Missing portion of honey bee genome: sequencing problem

Genome size variation can be vary high within a family, sometime even within a genus (e.g. monogonont rotifers, Caenorhabditis nematodes). However, within species genome size variation is unexpected (at least not without changes in ploidy).

Smith et al. 2019 sequenced three lineages of asexual cape honey bee after about twenty years of asexuality. The goal was to measure heterozygosity loss over this period of time in three independent replicates. The data were collected and reanalyzed for comparison with other asexual species in our recent preprint.

Observation

While two of the three samples shown a very honey-bee-like genome size (236 Mbp) and indeed the relatively high heterozygosity as reported by the original study (SRR8061554, SRR8061555, in Smith et al. 2019 denoted as sample A and sample C).
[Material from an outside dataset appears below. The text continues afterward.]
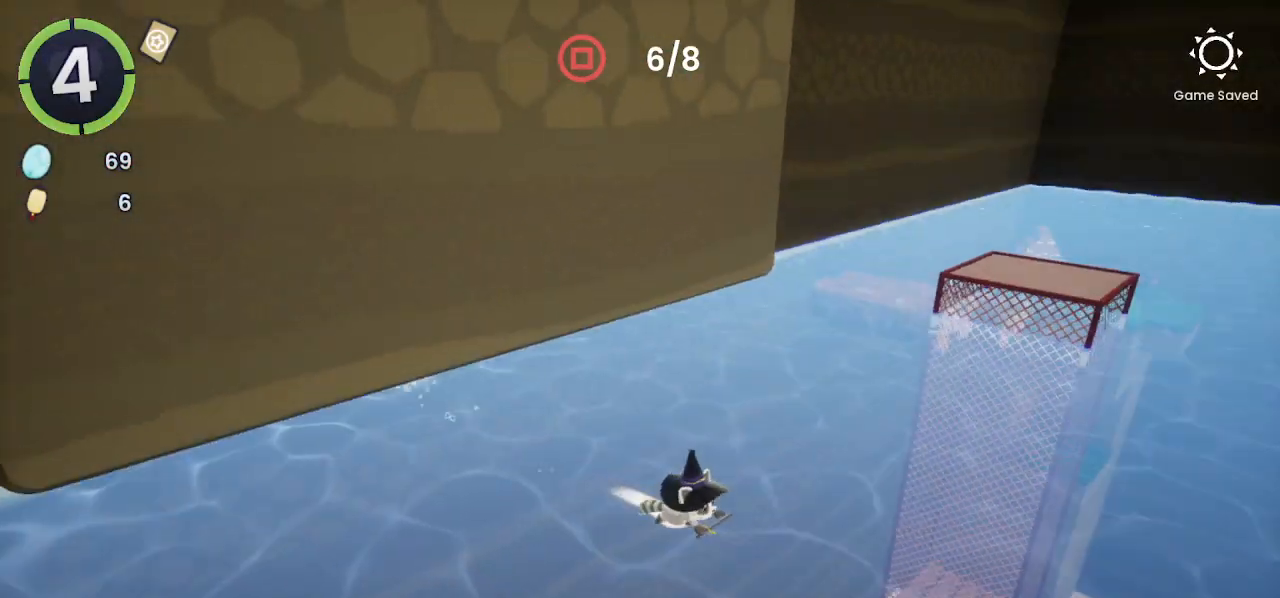
{"buttons": ["CROSS"], "left_stick": "up-right", "right_stick": "center", "events": [[33, "R2", "up"], [33, "left_stick", "right"], [167, "left_stick", "up-right"], [300, "right_stick", "center"], [367, "CROSS", "down"]]}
alright_honey_bee_genome_profiling

The third sample (SRR8061556; sample B), however, seems to have ~100 Mbp smaller genome size.

strange_honey_bee_genome_profiling

To make sure that it’s not a problem in the genome profiling software, we also did a back of an envelope calculation of the genome size using the total yield of the sequencing divided by the mean read depth reported in the paper. Such estimate will always overestimate the genome size as all the sequenced adapters, contaminations, mtDNA, etc. will inflate the estimate, but the calculation can serve as the maximal possible genome size estimate. The three samples have 12.2, 13.3 and 13.5 Gbp sequenced and their reported read depths are 46x, 50x and 69x respectively. The maximal genome size of the three samples is therefore 265, 266 and 195 Mbp. Again, the two samples are close to the expected genome size (236 Mbp), while the third sample is at least 41 Mbp smaller than the Apis melifera reference.

We wanted to figure out where are the missing bits of the genome and how comes that this is not reported in the original paper. We therefore mapped the sequencing library to the latest honey bee reference genome and calculated per 50k average depth along 16 chromosomes of the honey bee. For easier readability we again normalized per window depths by the expected haploid coverage. If the sequence is present in two copies in the genome (it’s a diploid genome), we expect the depth to be around 2 and the missing regions are expect to drop the coverage to 0. None of the chromosomes seems to be missing and moreover the coverage dropouts are scattered on all the chromosomes. As an example chromosome 11 shown on the following figure

strange_honey_bee_ch11_depth

a genome window could have non-integer normalized coverage only if it is partially present and partially absent in the genome, which would suggest micro deletions as the last possible biological explanation of the genome loss. If that is the case, we should be able to extract per base coverage depth and see that a large portion was not sequenced at all, while the rest have the 2n = 69x coverage. However, this is the histogram of the per base coverages with expectations marked by red line

strange_honey_bee_depth_hist

Only very few bases have really 0 coverage while the seems to be a strange coverage dropout on many locations in the genome without apparent explanation. It is very unlikely to find a biologically relevant explanation.

Explanation

It’s most likely an artifact of library prep. What exactly went wrong is hard to say, but my best guess is that there was not enough DNA after the library prep so they used a couple of rounds of PCR to amplify it and perhaps the bias could be related to very high AT-richness of the honey bee genome.

Methods

Used data:

cape honey bee re-sequencing, SRA ids:
- SRR8061556 (the peculiar sample)
- SRR8061555 (the alright sample), SRR8061554 (also alright, but results not shown)
honey bee reference genome Amel_4.5

Used software:

KMC to generate kmer histogram
GenomeScope for genome profiling
bwa to map the reads to reference
samtools depth analysis
R plotting

Genome profiling

Taken from our recent preprint, but it is basically the very default genome profiling analysis.

# dl SRR8061556.sra file; convert it to fastq files; erase the .sra file
ls *.fastq > FILES
kmc -k21 -t16 -m64 -ci1 -cs10000 @FILES kmer_counts tmp
kmc_tools transform kmer_counts histogram kmer_k21.hist -cx10000
genomescope.R -i kmer_k21.hist -o output_dir -n apis_sample3

Remapping analysis

Let’s get the reference and reads

wget ftp://ftp.ensemblgenomes.org/pub/metazoa/release-45/fasta/apis_mellifera/dna/Apis_mellifera.Amel_4.5.dna.toplevel.fa.gz

map reads, filter low quality mapping (>20) and sort the reads.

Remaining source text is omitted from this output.